One of the biggest revolutions in UK comics was when the "Eagle" began to be published in 1950, after a major publicity campaign. I was eleven years old at the time and recall having to scour the paper shops on the day of publication to obtain a copy. I was never sure if it was because of the huge demand, an underestimate of sales by the publisher (they sold all 900,000 of the first issue)or a deliberate strategy to make us think that it was a sell-out and to make sure we had a copy on order for the next issue. Dan Dare, pilot of the future was the cartoon strip on the first two pages - the strip was very imaginative as it was about a British aerospace expedition and Dan Dare's battles with the evil Mekon. The Eagle included regular features including a centre-spread of a cutaway drawing showing the workings of things like jet engines, locomotives and cars, so it wasn't just about entertainment and adventures like Riders of the Range and P.C. 49 (a British policeman).

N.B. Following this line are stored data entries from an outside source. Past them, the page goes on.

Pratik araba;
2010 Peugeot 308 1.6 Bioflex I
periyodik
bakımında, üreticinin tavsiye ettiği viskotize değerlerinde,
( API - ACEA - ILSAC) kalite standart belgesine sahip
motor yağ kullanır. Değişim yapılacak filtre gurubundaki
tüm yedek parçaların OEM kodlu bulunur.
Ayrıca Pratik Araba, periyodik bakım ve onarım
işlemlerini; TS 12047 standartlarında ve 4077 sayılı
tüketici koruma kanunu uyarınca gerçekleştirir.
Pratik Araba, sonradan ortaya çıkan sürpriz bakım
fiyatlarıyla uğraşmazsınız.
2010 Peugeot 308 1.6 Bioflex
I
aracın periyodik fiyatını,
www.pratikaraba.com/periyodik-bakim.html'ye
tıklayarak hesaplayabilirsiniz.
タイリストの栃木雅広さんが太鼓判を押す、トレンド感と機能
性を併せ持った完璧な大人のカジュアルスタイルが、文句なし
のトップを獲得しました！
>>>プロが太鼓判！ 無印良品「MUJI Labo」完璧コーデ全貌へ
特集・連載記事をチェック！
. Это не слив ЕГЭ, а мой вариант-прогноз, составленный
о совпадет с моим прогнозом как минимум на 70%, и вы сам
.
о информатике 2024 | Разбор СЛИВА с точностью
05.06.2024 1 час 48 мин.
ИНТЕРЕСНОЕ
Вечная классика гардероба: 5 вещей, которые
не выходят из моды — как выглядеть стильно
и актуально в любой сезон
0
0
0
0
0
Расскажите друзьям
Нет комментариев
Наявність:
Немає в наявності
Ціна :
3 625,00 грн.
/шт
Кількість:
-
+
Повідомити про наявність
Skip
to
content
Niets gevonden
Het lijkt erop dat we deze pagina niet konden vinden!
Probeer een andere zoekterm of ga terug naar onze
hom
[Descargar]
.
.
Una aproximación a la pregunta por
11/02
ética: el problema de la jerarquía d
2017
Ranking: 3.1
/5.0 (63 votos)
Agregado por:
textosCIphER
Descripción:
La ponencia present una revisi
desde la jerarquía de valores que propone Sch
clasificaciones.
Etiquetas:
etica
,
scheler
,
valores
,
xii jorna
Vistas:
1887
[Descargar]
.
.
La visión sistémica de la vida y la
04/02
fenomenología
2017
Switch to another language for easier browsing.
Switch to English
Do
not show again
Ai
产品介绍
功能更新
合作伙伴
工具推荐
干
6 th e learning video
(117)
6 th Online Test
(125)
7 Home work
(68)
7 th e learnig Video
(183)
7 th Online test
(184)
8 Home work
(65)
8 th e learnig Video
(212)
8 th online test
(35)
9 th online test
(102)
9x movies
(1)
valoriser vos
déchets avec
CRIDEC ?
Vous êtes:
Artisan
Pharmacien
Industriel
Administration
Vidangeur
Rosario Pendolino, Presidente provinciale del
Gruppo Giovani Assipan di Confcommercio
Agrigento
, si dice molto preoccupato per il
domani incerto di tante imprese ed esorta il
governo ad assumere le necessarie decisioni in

Although I have no recollection of the incident, I am told that I was so frightened by the evil stepmother in Snow White that I had to be taken out of the cinema with tears streaming down my face! That experience didn't stop me becoming an avid film fan once I was a little older and going to the cinema every Saturday afternoon became a major part of my life. Westerns with Roy Rogers and Gene Autrey and later John Wayne, of course and adventure films including the inevitable wartime films with stiff upper lip British officers (such as David Niven and John Mills) and Errol Flynn (winning the war on his own), comedies (Red Skelton and Danny Kaye as well as Abbot and Costello), cartoons (Bugs Bunny and Looney Tunes) and, later, science fiction (Forbidden Planet made a big impression on me long before ET came along!) The graphic is a still from Forbidden Planet, considered one of the great science fiction films of the 1950s. It was the very first science fiction film set entirely on another world in interstellar space, far away from the planet Earth and a precursor of what was to come for the science fiction film genre in the decades that followed.

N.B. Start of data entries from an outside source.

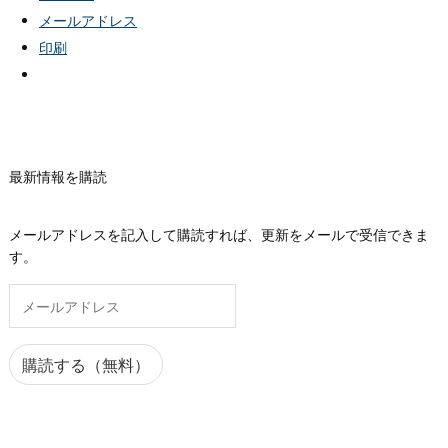
メールアドレス
印刷
最新情報を購読
メールアドレスを記入して購読すれば、更新をメールで受信できま
す。
メ
ー
ル
ア
購読する（無料）
ド
レ
ス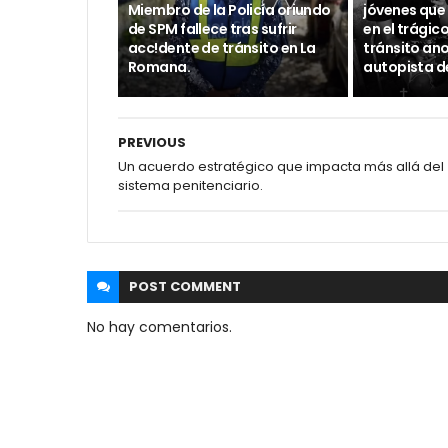
Miembro de la Policía oriundo
jóvenes que 
de SPM fallece tras sufrir
en el trágic
acc!dente de tránsito en La
tránsito ano
Romana.
autopista d
PREVIOUS
Un acuerdo estratégico que impacta más allá del
sistema penitenciario.
POST
COMMENT
No hay comentarios.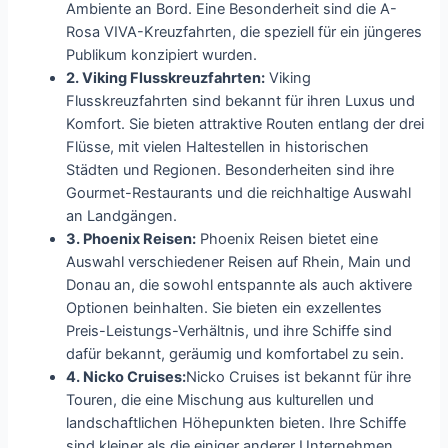
Ambiente an Bord. Eine Besonderheit sind die A-
Rosa VIVA-Kreuzfahrten, die speziell für ein jüngeres
Publikum konzipiert wurden.
2. Viking Flusskreuzfahrten:
Viking
Flusskreuzfahrten sind bekannt für ihren Luxus und
Komfort. Sie bieten attraktive Routen entlang der drei
Flüsse, mit vielen Haltestellen in historischen
Städten und Regionen. Besonderheiten sind ihre
Gourmet-Restaurants und die reichhaltige Auswahl
an Landgängen.
3. Phoenix Reisen:
Phoenix Reisen bietet eine
Auswahl verschiedener Reisen auf Rhein, Main und
Donau an, die sowohl entspannte als auch aktivere
Optionen beinhalten. Sie bieten ein exzellentes
Preis-Leistungs-Verhältnis, und ihre Schiffe sind
dafür bekannt, geräumig und komfortabel zu sein.
4. Nicko Cruises:
Nicko Cruises ist bekannt für ihre
Touren, die eine Mischung aus kulturellen und
landschaftlichen Höhepunkten bieten. Ihre Schiffe
sind kleiner als die einiger anderer Unternehmen,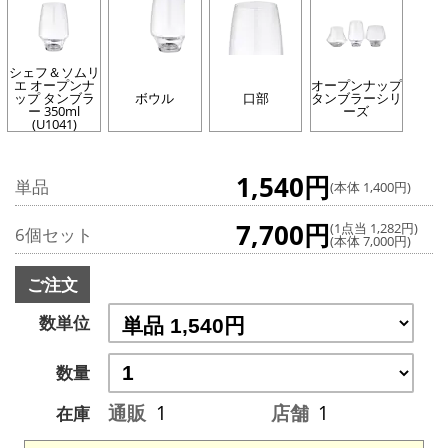
シェフ＆ソムリ
エ オープンナ
オープンナップ
ップ タンブラ
ボウル
口部
タンブラーシリ
ー 350ml
ーズ
(U1041)
1,540円
単品
(本体 1,400円)
7,700円
(1点当 1,282円)
6個セット
(本体 7,000円)
ご注文
数単位
数量
通販
1
店舗
1
在庫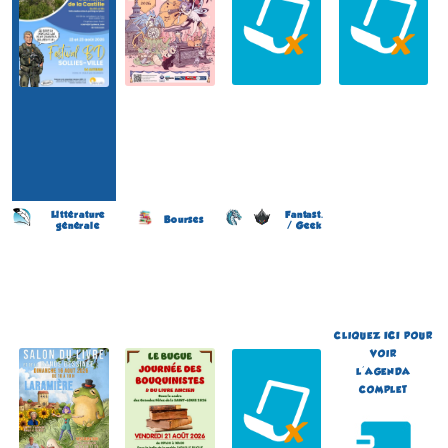
Littérature
Fantast.
Bourses
générale
/ Geek
Salon du Livre et de la BD
Journée des Bouquinistes
Japan Otaku Festival
(27 éme édition)
(2 éme édition)
(1 ére édition)
LARAMIÈRE
LE BUGUE
FLOIRAC
(Lot - France)
(Dordogne - France)
(Gironde - France)
le 16 août 2026
le 21 août 2026
du 5 au 6 septembre 2026
Plus d'informations
Plus d'informations
Plus d'informations
CLIQUEZ
ICI
POUR
VOIR
L'AGENDA
COMPLET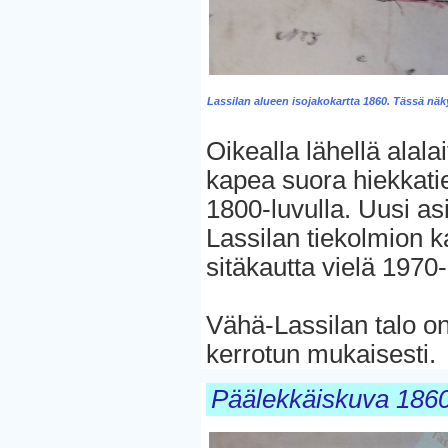
Lassilan alueen isojakokartta 1860. Tässä näkyy 
Oikealla lähellä alala
kapea suora hiekkatie
1800-luvulla. Uusi asi
Lassilan tiekolmion ka
sitäkautta vielä 1970-
Vähä-Lassilan talo on
kerrotun mukaisesti.
Päälekkäiskuva 1860-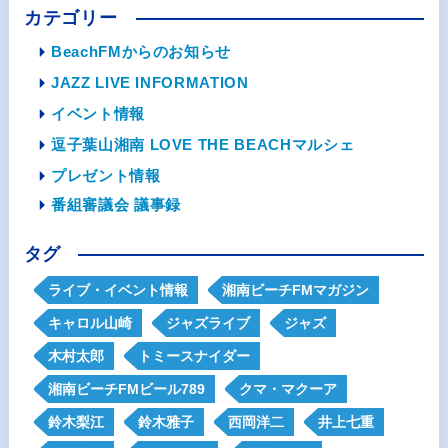
カテゴリー
BeachFMからのお知らせ
JAZZ LIVE INFORMATION
イベント情報
逗子葉山湘南 LOVE THE BEACHマルシェ
プレゼント情報
番組審議会 議事録
タグ
ライブ・イベント情報
湘南ビーチFMマガジン
キャロル山崎
ジャズライブ
ジャズ
木村太郎
トミースナイダー
湘南ビーチFMビール789
クマ・マクーア
鈴木梨江
鈴木雅子
西岡洋二
井上七重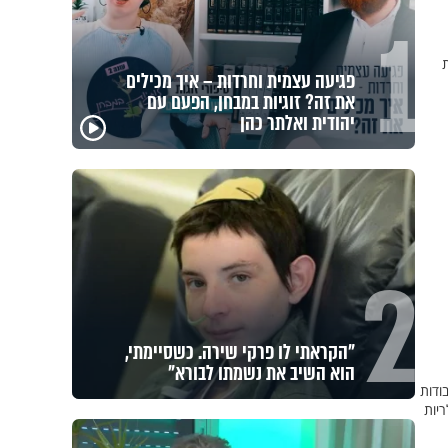
1
את
פגיעה עצמית וחרדות – איך מכילים
את זה? זוגיות במבחן, הפעם עם
יהודית ואלתר כהן
2
"הקראתי לו פרקי שירה. כשסיימתי,
הוא השיב את נשמתו לבורא"
ודות
יות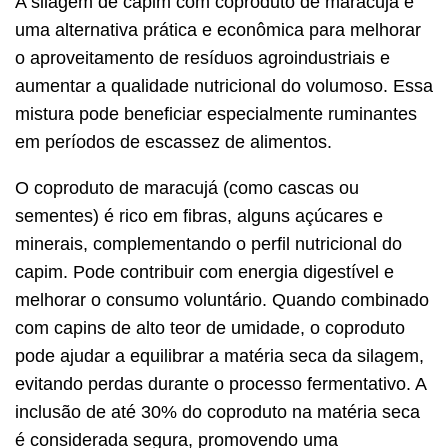
A silagem de capim com coproduto de maracujá é
uma alternativa prática e econômica para melhorar
o aproveitamento de resíduos agroindustriais e
aumentar a qualidade nutricional do volumoso. Essa
mistura pode beneficiar especialmente ruminantes
em períodos de escassez de alimentos.
O coproduto de maracujá (como cascas ou
sementes) é rico em fibras, alguns açúcares e
minerais, complementando o perfil nutricional do
capim. Pode contribuir com energia digestível e
melhorar o consumo voluntário. Quando combinado
com capins de alto teor de umidade, o coproduto
pode ajudar a equilibrar a matéria seca da silagem,
evitando perdas durante o processo fermentativo. A
inclusão de até 30% do coproduto na matéria seca
é considerada segura, promovendo uma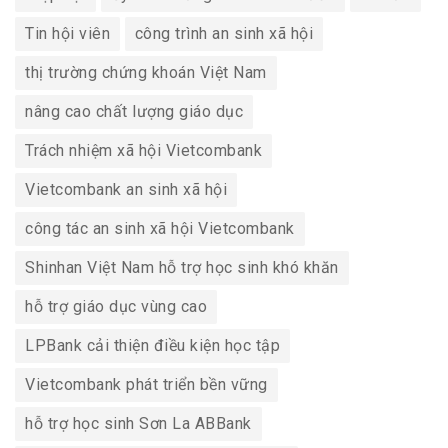
Tin hội viên
công trình an sinh xã hội
thị trường chứng khoán Việt Nam
nâng cao chất lượng giáo dục
Trách nhiệm xã hội Vietcombank
Vietcombank an sinh xã hội
công tác an sinh xã hội Vietcombank
Shinhan Việt Nam hỗ trợ học sinh khó khăn
hỗ trợ giáo dục vùng cao
LPBank cải thiện điều kiện học tập
Vietcombank phát triển bền vững
hỗ trợ học sinh Sơn La ABBank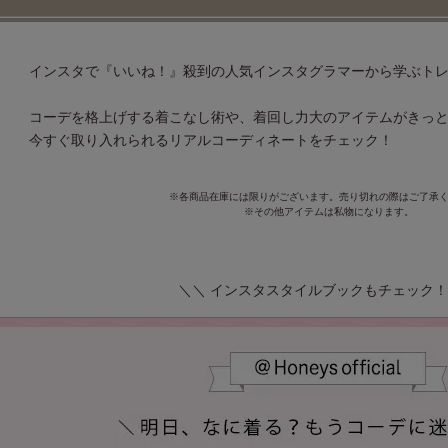
インスタで『いいね！』殺到の人気インスタグラマーから学ぶト
コーデを格上げする着こなし術や、着回し力大のアイテムがきっと
今すぐ取り入れられるリアルコーディネートをチェック！
※各商品在庫には限りがございます。売り切れの際はご了承
※その他アイテムは私物になります。
＼＼ インスタスタイルブックもチェック！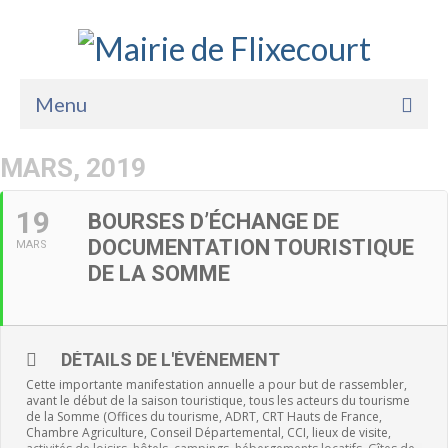
Menu
Accueil
MARS, 2019
La Mairie
19
BOURSES D’ÉCHANGE DE
Vie Pratique
DOCUMENTATION TOURISTIQUE
MARS
DE LA SOMME
Services
Enfance Jeunesse
DÉTAILS DE L'ÉVÈNEMENT
Sports Loisirs et Culture
Cette importante manifestation annuelle a pour but de rassembler,
avant le début de la saison touristique, tous les acteurs du tourisme
de la Somme (Offices du tourisme, ADRT, CRT Hauts de France,
Chambre Agriculture, Conseil Départemental, CCI, lieux de visite,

Pantomimes (also known as "Panto") are generally performed during the Christmas and New Year season. Modern pantomime includes songs, slapstick comedy and dancing and follows a classic format of an adaptation of a well-known children's story, music, humour, a principal boy (always played by a girl) and a Panto dame (played by a man). Most children get taken by their parents to the "panto" - perhaps out of their own nostalgia for going when they were young. Although pantomimes are staged across Scotland, my home city of Glasgow has always had a love affair with them - in the 1940s, the Princess Theatre in the city used to run its panto until July instead of just over the Festive season. Part of the fun is the "audience participation". Peter Pan for example always involved the threat of the fairy "Tinker Bell" dying and recovering only in response to the audience (old and young alike) shouting "YES" as loudly as they can in response to the question "Do you believe in fairies?"

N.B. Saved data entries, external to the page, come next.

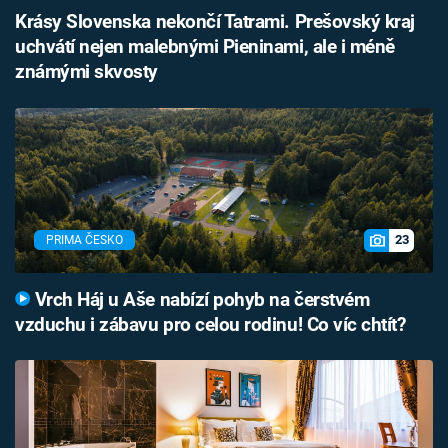
Krásy Slovenska nekončí Tatrami. Prešovský kraj
uchvátí nejen malebnými Pieninami, ale i méně
známými skvosty
23
PRIMA ČESKO
Vrch Háj u Aše nabízí pohyb na čerstvém
vzduchu i zábavu pro celou rodinu! Co víc chtít?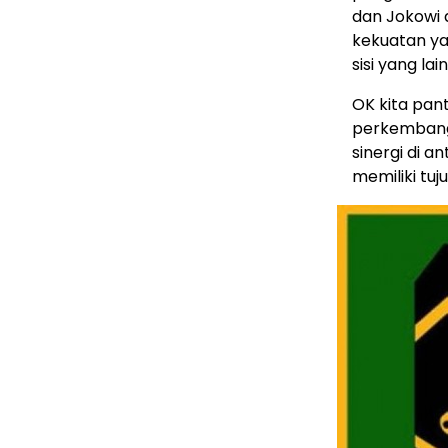
dan Jokowi 
kekuatan ya
sisi yang lain
OK kita pan
perkembang
sinergi di a
memiliki tuj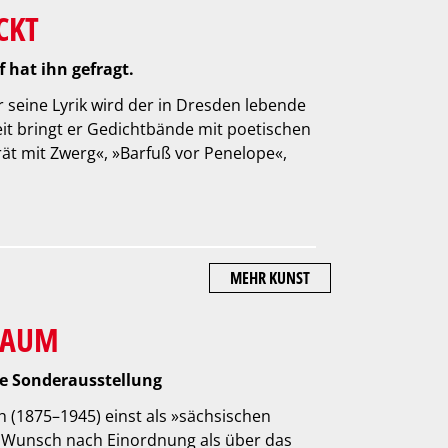
CKT
 hat ihn gefragt.
Für seine Lyrik wird der in Dresden lebende
eit bringt er Gedichtbände mit poetischen
trät mit Zwerg«, »Barfuß vor Penelope«,
MEHR KUNST
RAUM
ne Sonderausstellung
h (1875–1945) einst als »sächsischen
 Wunsch nach Einordnung als über das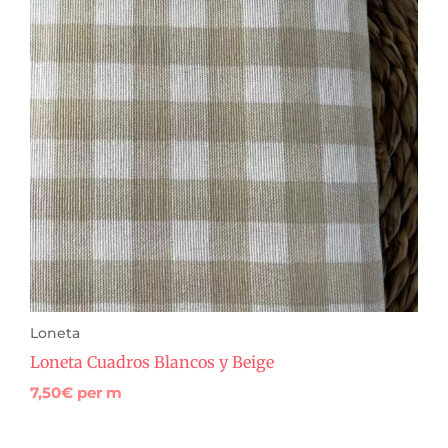
Loneta
Loneta Cuadros Blancos y Beige
7,50
€
per m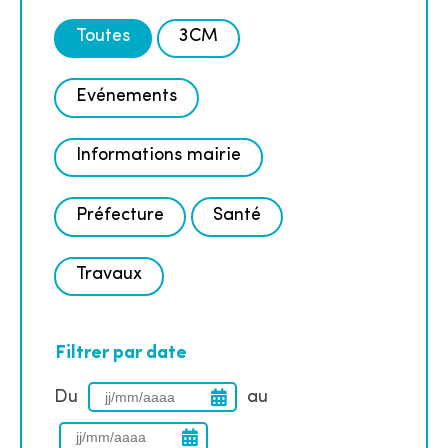
Toutes
3CM
Evénements
Informations mairie
Préfecture
Santé
Travaux
Filtrer par date
Du
au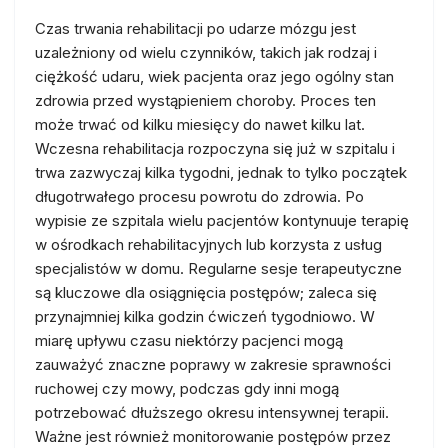
Czas trwania rehabilitacji po udarze mózgu jest
uzależniony od wielu czynników, takich jak rodzaj i
ciężkość udaru, wiek pacjenta oraz jego ogólny stan
zdrowia przed wystąpieniem choroby. Proces ten
może trwać od kilku miesięcy do nawet kilku lat.
Wczesna rehabilitacja rozpoczyna się już w szpitalu i
trwa zazwyczaj kilka tygodni, jednak to tylko początek
długotrwałego procesu powrotu do zdrowia. Po
wypisie ze szpitala wielu pacjentów kontynuuje terapię
w ośrodkach rehabilitacyjnych lub korzysta z usług
specjalistów w domu. Regularne sesje terapeutyczne
są kluczowe dla osiągnięcia postępów; zaleca się
przynajmniej kilka godzin ćwiczeń tygodniowo. W
miarę upływu czasu niektórzy pacjenci mogą
zauważyć znaczne poprawy w zakresie sprawności
ruchowej czy mowy, podczas gdy inni mogą
potrzebować dłuższego okresu intensywnej terapii.
Ważne jest również monitorowanie postępów przez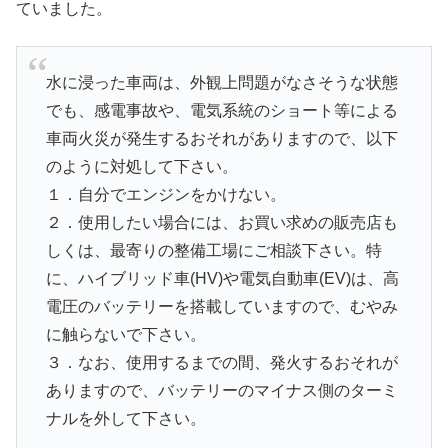
ていました。
水に浸った車両は、外観上問題がなさそうな状態
でも、感電事故や、電気系統のショート等による
車両火災が発生するおそれがありますので、以下
のように対処して下さい。
１．自分でエンジンをかけない。
２．使用したい場合には、お買い求めの販売店も
しくは、最寄りの整備工場にご相談下さい。特
に、ハイブリッド車(HV)や電気自動車(EV)は、高
電圧のバッテリーを搭載していますので、むやみ
に触らないで下さい。
３．なお、使用するまでの間、発火するおそれが
ありますので、バッテリーのマイナス側のターミ
ナルを外して下さい。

Despite competition from TV, film and the Internet, pantomimes are still popular today, seen by large audiences who go along to see the latest rendition of classic children's stories, often with a major element of comedy. Scottish comedians such as Tommy Morgan, Lex McLean, Jack Milroy, Stanley Baxter, Rikki Fulton and Jimmy Logan used to be regular performers until the 1990s and they attracted large audiences. A recent panto based on Babes in the Wood" story became "Weans in the Wood", a hilarious reworking of the traditional tale with a Scottish flavour. The "weans" end up deep in Funnocks Fondant Fancy Factory - any relationship to the local makers of Tunnocks Caramel Wafers is purely coincidental!